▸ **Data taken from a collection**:
## Start

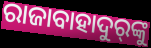
ରାଜାବାହାଦୁର୍‍ଙ୍କୁ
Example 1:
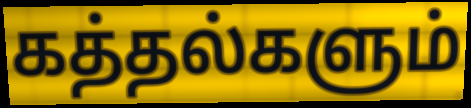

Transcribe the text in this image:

கத்தல்களும்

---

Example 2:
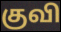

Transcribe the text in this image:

குவி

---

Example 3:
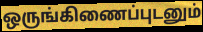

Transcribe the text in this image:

ஒருங்கிணைப்புடனும்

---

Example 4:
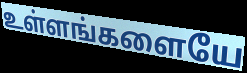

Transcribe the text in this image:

உள்ளங்களையே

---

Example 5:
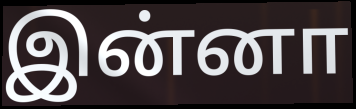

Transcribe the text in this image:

இன்னா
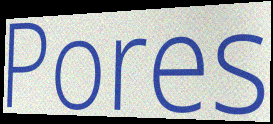
Pores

## End

▸ **PROBLEM**: Please report how many lines of the records contain the string "Example". Give only the number.

▸ **RESPONSE TO THIS EXERCISE**: 5